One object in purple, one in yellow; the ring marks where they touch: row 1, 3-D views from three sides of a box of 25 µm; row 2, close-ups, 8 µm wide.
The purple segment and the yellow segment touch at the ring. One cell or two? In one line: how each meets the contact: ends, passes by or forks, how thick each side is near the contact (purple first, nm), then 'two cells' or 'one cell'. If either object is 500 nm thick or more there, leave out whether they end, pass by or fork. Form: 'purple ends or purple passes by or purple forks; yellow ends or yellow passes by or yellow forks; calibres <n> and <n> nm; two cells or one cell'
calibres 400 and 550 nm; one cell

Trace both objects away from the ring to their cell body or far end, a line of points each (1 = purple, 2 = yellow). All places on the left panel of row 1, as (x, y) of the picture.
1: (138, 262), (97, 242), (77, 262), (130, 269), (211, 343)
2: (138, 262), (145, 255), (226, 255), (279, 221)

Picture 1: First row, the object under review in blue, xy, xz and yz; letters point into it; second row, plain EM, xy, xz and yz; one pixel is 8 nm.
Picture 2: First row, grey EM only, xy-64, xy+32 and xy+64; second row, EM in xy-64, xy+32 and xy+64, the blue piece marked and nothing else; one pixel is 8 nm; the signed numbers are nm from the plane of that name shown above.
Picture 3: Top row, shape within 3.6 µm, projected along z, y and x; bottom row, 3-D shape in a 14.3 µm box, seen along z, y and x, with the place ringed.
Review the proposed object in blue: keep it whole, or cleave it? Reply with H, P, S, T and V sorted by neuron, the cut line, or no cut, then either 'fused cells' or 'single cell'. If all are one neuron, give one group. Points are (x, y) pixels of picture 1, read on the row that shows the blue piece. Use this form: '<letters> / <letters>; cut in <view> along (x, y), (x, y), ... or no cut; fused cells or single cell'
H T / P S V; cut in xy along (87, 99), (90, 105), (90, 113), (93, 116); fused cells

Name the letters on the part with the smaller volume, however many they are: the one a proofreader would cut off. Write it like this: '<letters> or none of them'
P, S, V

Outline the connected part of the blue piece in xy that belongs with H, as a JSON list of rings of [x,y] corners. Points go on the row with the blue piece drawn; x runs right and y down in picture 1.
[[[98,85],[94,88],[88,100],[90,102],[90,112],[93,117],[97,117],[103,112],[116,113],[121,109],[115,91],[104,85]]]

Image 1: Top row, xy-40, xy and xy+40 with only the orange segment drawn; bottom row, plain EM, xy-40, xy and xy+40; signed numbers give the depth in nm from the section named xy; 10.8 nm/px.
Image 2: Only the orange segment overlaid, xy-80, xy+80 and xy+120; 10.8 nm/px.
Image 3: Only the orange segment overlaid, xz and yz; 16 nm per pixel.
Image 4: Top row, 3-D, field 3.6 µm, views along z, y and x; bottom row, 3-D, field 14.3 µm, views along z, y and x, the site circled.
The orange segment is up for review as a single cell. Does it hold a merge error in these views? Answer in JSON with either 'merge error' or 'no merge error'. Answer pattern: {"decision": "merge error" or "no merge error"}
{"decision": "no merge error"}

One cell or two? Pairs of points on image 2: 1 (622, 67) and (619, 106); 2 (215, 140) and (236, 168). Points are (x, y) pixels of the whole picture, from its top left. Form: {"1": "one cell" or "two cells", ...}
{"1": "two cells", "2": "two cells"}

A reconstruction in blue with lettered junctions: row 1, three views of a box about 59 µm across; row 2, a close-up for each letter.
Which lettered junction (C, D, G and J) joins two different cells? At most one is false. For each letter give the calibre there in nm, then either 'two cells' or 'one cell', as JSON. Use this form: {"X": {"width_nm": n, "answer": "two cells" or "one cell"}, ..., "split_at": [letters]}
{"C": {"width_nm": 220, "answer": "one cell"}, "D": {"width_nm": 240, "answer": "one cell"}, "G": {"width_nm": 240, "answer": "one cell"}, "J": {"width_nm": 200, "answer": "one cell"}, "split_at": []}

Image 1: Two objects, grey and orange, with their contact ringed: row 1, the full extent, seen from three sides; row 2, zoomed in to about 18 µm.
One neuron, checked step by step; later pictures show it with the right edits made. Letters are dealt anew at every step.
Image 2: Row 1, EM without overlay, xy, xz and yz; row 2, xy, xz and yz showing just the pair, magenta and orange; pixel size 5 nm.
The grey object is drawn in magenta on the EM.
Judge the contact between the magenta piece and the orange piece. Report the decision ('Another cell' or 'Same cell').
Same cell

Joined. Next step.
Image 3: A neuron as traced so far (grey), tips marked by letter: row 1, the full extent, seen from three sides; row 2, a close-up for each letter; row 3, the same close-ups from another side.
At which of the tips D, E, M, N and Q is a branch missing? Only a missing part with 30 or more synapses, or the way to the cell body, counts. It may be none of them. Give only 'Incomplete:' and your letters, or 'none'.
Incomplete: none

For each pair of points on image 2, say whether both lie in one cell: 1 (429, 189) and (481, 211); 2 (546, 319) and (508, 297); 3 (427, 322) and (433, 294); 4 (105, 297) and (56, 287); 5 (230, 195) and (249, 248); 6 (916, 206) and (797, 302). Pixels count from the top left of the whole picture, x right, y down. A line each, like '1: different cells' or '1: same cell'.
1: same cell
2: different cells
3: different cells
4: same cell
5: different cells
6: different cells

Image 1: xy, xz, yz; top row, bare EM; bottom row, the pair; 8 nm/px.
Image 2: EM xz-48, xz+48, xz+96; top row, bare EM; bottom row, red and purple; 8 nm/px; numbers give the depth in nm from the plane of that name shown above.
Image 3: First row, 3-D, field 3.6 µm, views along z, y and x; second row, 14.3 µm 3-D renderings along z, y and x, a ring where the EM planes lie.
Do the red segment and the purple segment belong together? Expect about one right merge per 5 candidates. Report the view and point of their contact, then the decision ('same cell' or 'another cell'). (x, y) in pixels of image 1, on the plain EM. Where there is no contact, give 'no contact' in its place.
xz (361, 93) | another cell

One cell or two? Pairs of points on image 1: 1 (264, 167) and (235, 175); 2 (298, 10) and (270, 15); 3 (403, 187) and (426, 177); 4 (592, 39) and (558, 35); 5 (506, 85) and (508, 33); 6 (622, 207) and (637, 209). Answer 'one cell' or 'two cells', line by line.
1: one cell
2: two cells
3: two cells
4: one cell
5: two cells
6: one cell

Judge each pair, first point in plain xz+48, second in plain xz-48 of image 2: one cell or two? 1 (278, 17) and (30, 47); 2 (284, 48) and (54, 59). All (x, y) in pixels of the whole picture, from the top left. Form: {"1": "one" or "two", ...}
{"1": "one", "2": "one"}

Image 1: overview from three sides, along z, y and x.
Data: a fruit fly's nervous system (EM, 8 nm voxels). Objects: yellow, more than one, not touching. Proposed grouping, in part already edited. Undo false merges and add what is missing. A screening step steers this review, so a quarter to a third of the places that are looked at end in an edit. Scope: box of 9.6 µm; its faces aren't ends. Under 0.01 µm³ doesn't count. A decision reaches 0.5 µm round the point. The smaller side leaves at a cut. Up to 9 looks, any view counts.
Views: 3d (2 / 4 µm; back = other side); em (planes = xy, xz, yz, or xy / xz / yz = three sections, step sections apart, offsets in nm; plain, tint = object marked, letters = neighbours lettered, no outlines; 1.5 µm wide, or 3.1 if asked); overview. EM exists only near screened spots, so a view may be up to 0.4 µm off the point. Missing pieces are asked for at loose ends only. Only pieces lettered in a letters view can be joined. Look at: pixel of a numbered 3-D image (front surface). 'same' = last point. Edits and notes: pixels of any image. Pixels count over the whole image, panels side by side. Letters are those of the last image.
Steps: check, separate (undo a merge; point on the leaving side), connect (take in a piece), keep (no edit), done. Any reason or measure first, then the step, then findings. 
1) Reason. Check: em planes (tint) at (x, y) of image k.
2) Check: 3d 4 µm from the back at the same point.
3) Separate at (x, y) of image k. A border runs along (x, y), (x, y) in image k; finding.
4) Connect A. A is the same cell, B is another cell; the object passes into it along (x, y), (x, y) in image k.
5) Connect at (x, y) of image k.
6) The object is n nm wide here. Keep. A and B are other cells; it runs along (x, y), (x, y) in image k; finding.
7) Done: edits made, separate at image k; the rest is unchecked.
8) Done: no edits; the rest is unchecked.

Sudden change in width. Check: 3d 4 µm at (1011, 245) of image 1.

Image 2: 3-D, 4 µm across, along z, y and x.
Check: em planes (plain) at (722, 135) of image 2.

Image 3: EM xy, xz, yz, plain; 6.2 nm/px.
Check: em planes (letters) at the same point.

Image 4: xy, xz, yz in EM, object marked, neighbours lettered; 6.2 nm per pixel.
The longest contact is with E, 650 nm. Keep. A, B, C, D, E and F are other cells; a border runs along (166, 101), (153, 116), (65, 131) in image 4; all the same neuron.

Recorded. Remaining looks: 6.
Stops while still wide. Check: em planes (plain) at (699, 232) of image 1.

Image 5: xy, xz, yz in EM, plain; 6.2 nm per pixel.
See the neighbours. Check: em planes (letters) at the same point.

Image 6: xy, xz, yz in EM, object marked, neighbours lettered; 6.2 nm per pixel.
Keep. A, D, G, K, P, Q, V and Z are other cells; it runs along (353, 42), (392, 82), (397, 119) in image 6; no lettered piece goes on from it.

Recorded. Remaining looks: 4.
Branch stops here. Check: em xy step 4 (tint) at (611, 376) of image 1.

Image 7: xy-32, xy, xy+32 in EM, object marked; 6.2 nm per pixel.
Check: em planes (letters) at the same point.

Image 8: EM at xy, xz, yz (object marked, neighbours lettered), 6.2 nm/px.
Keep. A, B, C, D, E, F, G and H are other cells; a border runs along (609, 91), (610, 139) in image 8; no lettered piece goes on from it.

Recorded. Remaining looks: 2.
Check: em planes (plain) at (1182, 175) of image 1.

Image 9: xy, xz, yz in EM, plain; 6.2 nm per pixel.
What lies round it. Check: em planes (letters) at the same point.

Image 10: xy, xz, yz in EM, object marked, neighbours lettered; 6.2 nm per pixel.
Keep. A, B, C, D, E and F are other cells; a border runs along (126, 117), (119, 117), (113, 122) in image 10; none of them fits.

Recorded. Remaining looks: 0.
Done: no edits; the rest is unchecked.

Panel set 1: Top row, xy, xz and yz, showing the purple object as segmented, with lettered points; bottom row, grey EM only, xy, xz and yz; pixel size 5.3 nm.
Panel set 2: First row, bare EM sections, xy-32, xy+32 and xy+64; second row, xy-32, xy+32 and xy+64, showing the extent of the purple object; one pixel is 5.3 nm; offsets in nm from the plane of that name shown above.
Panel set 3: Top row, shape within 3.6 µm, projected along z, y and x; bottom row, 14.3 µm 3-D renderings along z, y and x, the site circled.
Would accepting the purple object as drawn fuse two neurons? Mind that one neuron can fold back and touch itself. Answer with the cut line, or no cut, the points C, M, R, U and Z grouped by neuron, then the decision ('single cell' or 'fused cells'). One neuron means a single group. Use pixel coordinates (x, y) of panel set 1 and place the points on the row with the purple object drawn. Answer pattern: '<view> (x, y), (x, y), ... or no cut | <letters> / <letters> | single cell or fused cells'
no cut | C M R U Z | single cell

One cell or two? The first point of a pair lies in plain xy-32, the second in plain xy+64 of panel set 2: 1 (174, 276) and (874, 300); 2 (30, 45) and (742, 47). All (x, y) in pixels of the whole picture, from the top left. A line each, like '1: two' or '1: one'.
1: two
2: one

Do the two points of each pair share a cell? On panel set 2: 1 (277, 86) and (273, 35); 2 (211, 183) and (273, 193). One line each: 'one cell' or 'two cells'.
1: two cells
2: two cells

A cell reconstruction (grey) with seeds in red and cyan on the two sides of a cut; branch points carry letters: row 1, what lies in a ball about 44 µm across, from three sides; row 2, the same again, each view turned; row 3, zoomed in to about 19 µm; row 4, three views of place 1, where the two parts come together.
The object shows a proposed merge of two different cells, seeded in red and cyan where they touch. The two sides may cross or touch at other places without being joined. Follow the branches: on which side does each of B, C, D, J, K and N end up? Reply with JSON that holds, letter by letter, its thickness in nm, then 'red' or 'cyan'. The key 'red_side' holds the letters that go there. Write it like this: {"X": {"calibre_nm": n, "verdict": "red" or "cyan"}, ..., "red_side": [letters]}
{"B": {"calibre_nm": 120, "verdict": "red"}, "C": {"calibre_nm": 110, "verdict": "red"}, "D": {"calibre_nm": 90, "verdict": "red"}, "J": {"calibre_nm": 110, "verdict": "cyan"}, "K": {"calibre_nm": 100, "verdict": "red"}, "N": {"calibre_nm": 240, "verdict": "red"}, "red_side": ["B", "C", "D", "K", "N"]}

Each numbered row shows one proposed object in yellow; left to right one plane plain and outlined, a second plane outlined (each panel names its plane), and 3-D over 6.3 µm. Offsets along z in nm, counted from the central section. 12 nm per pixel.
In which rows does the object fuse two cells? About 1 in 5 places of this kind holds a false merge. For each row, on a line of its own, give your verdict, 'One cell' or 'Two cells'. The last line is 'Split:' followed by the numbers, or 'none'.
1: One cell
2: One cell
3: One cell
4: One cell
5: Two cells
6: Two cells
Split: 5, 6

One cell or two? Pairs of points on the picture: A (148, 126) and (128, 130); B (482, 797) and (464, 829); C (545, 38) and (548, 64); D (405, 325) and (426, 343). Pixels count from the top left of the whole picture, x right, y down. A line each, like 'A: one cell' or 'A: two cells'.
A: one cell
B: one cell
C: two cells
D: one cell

▶ [Task goal]
Retype exactly the lines above, from the one with "Do the two points" through the one with "A cell reconstruction", inclusive.

▶ [Output of the exercise]
Do the two points of each pair share a cell? On panel set 2: 1 (277, 86) and (273, 35); 2 (211, 183) and (273, 193). One line each: 'one cell' or 'two cells'.
1: two cells
2: two cells

A cell reconstruction (grey) with seeds in red and cyan on the two sides of a cut; branch points carry letters: row 1, what lies in a ball about 44 µm across, from three sides; row 2, the same again, each view turned; row 3, zoomed in to about 19 µm; row 4, three views of place 1, where the two parts come together.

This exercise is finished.